Big surprises in the No Surprises Act | McAfee and Taft

In one of the federal government’s biggest attempts to combat surprise medical billing, Congress passed the No Surprises Act (NSA) in late 2020, which imposes a host of new transparency and coverage requirements for health plans. employer-sponsored group health. Many of the most significant coverage changes were scheduled to be implemented on January 1, 2022, for most plans.

There are two main surprise billing situations regulated by the NSA. With the first, a participant goes to a facility in the network, but one of the treating providers, such as the anesthetist, is out of the network. After the NSA, participants are only liable for in-network cost-sharing amounts (co-pay, coinsurance) to the out-of-network provider, and the payments count towards the in-network deductible.

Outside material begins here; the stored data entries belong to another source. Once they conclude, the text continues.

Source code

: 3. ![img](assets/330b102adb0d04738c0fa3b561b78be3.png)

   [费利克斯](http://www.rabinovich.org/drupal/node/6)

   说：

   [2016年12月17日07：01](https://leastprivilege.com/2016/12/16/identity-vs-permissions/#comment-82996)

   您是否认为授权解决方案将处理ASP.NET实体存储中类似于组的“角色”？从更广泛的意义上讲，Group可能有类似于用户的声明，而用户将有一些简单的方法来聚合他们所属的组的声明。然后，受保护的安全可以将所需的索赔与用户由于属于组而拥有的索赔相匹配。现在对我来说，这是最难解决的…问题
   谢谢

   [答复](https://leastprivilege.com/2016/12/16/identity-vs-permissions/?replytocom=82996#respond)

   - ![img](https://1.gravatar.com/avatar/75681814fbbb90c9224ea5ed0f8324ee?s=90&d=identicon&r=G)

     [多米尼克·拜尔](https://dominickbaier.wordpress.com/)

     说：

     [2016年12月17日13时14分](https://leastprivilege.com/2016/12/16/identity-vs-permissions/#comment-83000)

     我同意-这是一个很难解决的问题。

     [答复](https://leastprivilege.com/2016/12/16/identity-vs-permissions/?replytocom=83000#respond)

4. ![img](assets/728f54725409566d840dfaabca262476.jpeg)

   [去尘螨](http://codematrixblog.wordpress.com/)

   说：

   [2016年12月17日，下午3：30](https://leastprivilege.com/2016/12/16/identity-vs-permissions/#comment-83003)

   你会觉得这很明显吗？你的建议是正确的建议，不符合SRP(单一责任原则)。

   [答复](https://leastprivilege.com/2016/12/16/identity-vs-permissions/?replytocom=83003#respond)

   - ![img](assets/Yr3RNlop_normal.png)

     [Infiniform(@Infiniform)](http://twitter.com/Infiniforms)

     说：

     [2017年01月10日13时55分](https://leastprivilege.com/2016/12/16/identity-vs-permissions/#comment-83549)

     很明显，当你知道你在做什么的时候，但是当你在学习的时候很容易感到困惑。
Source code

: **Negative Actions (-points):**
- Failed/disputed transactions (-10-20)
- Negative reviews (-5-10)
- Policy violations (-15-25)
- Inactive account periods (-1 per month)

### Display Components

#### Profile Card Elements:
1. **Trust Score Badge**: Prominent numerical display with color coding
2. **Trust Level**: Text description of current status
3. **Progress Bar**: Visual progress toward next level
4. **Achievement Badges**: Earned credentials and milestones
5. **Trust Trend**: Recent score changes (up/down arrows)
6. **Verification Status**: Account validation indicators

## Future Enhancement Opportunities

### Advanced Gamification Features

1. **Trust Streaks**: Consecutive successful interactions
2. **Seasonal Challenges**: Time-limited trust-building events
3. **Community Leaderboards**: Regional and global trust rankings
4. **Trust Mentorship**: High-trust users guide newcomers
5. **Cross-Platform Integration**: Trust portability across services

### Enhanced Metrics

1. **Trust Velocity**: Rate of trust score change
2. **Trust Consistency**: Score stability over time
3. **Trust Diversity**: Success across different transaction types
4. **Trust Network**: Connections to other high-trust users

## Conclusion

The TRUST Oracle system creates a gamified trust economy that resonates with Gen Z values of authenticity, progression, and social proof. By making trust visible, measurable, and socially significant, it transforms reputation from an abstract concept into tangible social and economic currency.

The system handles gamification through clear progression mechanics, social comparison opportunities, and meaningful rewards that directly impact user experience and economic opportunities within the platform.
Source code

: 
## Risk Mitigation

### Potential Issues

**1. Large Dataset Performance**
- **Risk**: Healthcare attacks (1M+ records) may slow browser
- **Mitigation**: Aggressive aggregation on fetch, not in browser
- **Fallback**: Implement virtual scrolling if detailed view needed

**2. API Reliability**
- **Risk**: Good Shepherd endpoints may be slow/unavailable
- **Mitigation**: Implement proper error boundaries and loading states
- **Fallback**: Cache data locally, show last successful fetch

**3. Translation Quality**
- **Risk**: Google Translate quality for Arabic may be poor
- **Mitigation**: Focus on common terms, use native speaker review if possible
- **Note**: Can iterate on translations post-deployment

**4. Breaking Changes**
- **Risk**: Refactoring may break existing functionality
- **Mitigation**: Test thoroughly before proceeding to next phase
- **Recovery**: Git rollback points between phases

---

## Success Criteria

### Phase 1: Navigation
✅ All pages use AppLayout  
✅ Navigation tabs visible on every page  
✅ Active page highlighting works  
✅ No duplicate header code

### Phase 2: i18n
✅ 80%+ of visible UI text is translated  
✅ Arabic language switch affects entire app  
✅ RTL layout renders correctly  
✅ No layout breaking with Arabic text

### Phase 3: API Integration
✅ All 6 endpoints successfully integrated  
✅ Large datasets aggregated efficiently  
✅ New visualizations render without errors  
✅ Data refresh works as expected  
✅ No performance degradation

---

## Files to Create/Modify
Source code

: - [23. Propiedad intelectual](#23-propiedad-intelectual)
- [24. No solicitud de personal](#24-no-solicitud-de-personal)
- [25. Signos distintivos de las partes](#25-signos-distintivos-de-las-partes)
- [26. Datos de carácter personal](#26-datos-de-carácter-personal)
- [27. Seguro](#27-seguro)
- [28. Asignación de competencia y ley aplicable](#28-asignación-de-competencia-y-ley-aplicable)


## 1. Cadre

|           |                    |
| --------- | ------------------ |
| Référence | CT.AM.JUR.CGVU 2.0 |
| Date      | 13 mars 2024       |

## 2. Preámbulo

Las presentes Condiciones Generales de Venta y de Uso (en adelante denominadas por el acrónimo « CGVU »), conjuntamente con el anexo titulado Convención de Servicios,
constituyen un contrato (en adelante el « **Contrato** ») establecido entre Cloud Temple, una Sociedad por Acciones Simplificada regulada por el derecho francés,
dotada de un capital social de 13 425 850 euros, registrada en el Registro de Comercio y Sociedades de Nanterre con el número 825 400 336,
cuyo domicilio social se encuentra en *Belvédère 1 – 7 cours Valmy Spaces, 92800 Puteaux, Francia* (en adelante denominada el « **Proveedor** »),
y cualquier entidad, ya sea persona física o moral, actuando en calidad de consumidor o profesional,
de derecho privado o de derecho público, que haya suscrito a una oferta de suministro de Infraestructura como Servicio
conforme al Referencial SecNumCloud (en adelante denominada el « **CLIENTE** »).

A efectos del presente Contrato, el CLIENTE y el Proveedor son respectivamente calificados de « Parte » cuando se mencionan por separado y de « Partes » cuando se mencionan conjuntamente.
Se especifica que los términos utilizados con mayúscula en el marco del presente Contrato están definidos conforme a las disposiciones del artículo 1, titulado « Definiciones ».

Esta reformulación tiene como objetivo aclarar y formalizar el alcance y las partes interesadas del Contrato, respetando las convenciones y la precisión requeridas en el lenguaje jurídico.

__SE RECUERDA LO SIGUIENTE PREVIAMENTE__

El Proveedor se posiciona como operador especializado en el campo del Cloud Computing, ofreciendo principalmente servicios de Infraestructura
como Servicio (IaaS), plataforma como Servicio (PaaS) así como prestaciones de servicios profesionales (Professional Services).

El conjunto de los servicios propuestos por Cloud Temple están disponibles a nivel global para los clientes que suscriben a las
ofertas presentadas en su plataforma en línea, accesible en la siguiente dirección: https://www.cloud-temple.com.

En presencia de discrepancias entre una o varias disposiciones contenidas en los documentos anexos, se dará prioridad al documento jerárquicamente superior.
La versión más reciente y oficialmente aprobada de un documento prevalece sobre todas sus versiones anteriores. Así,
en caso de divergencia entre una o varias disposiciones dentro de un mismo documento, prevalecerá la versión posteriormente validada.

An exception exists for certain “non-ancillary services” in which, only after the participant has been notified and consented to the out-of-network prize, he or she may receive a balance bill.

Second, although not a completely new requirement, group health plans must impose in-network cost sharing when plan members travel to an out-of-network emergency room for services. emergency. Although this has been the rule for emergency rooms connected to a hospital since the Affordable Care Act, the NSA extends these requirements to independent, self-contained emergency rooms if they are licensed as such by the state.

When in-network cost-share rates are required for an out-of-network provider, the cost-share is usually based on the “eligible payment amount” (QPA) and not the amount actually charged. The QPA is a complex formula – basically the average rate in the network for the plan or its third-party administrator.

However, the APQ only determines the amount that the participant must pay. For the plan’s share of the bill, the NSA is imposing a new mandatory Independent Dispute Resolution (IDR) process. If the provider and the plan are unable to agree on a price for the service through voluntary negotiations, either party may initiate the IDR process. A government-approved IDR entity arbitrates the dispute. Both parties submit evidence and a price that each believes is the appropriate payment. The IDR entity is then required to choose one of the payment proposals, usually the one that comes closest to the QPA.

Remember: Employers should work with their health plan service providers to ensure that these requirements have been operationally implemented in a timely manner and that the plan document will be amended accordingly.